EXERCISE OBJECTIVE: Reproduce the listing word for word, leaving every picture behind.

# # # #

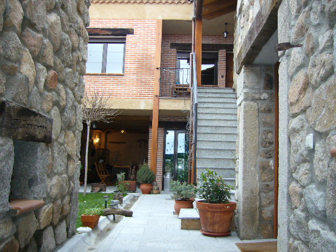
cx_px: 168
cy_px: 126
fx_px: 340
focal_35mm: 35
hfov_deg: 52.6
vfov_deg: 40.7
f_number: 2.8
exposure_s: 1/60
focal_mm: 5.8
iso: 100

# # # #

ANSWER TO THE EXERCISE:
cx_px: 168
cy_px: 126
fx_px: 340
focal_35mm: 35
hfov_deg: 52.6
vfov_deg: 40.7
f_number: 2.8
exposure_s: 1/60
focal_mm: 5.8
iso: 100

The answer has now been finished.